Study Design. Retrospective chart review. Objective. To examine the incidence of major vascular injury during anterior lumbar spinal surgery, attempt to identify predisposing risk factors, and to discuss management techniques. Summary of Background Data. Major vascular injury can be a catastrophic complication of anterior lumbar spinal surgery. Methods. Current procedural terminology codes were used to identify the occurrence of major vascular injury, defined as injury to the iliac vessels, vena cava, and aorta. Once identified, the office record, hospital chart, operative note, and diagnostic test results were reviewed in detail. Results. Three hundred forty-five operations were performed on 338 patients. Incidence of major vascular complication was 2.9% (10 of 345). There were 9 injuries of the common iliac vein and a single aortic injury.

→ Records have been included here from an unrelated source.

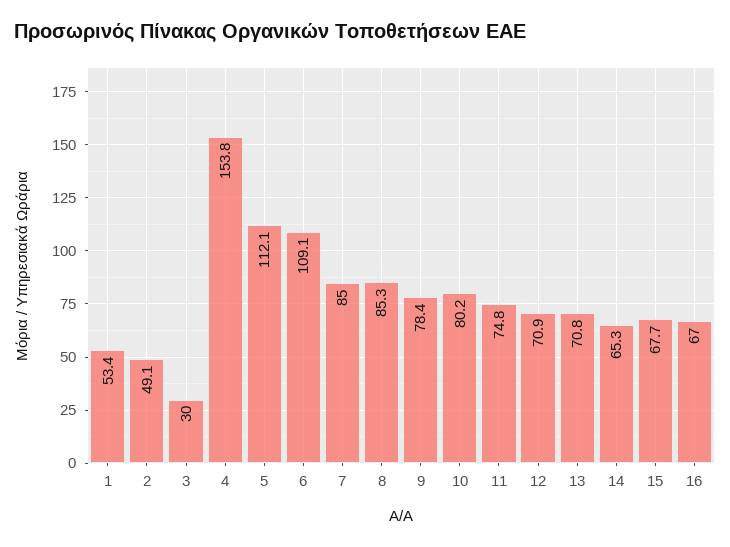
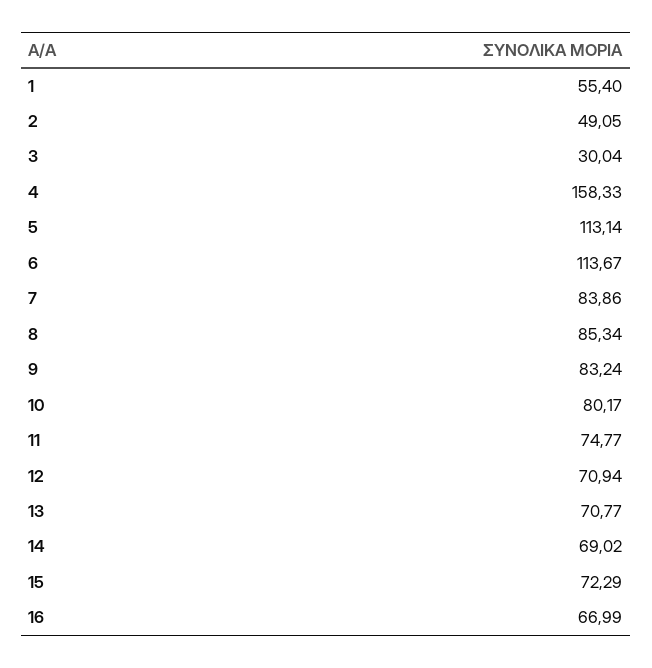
  {
-   "1": 53.4,
+   "1": 55.4,
    "2": 49.05,
    "3": 30.04,
-   "4": 153.8,
+   "4": 158.33,
-   "5": 112.1,
+   "5": 113.14,
-   "6": 109.1,
+   "6": 113.67,
-   "7": 85,
+   "7": 83.86,
    "8": 85.34,
-   "9": 78.4,
+   "9": 83.24,
    "10": 80.17,
    "11": 74.77,
    "12": 70.94,
    "13": 70.77,
-   "14": 65.3,
+   "14": 69.02,
-   "15": 67.7,
+   "15": 72.29,
    "16": 66.99
  }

Risk factors identified in patients with major vascular injury were current or previous osteomyelitis or discogenic infection (n = 3), previous anterior spinal surgery (n = 2), spondylolisthesis (n = 2; 1 isthmic Grade II, 1 iatrogenic Grade II), large anterior osteophyte (n = 2), transitional lumbosacral vertebra (n = 1), and anterior migration of interbody device (n = 1). Lateral venorrhaphy by suture (n = 6) and hemoclip application (n = 2) was augmented by topical agents, which constituted the sole method of repair on 1 occasion. Magnetic resonance venography demonstrated iliac vein thrombosis in 1 patient. Conclusion. Current or previous osteomyelitis or discogenic infection, previous anterior spinal surgery, spondylolisthesis, osteophyte formation, transitional lumbosacral vertebra and anterior migration of interbody device point to an increased risk of vascular injury during anterior lumbar spinal surgery. Careful handling of the vascular structures and liberal use of topical hemostatic agents can lead to control of hemorrhage and preservation of vascular patency. Routine postoperative surveillance for proximal deep vein thrombosis, by magnetic resonance venography of the pelvic veins and inferior vena cava, should be performed after venorrhaphy.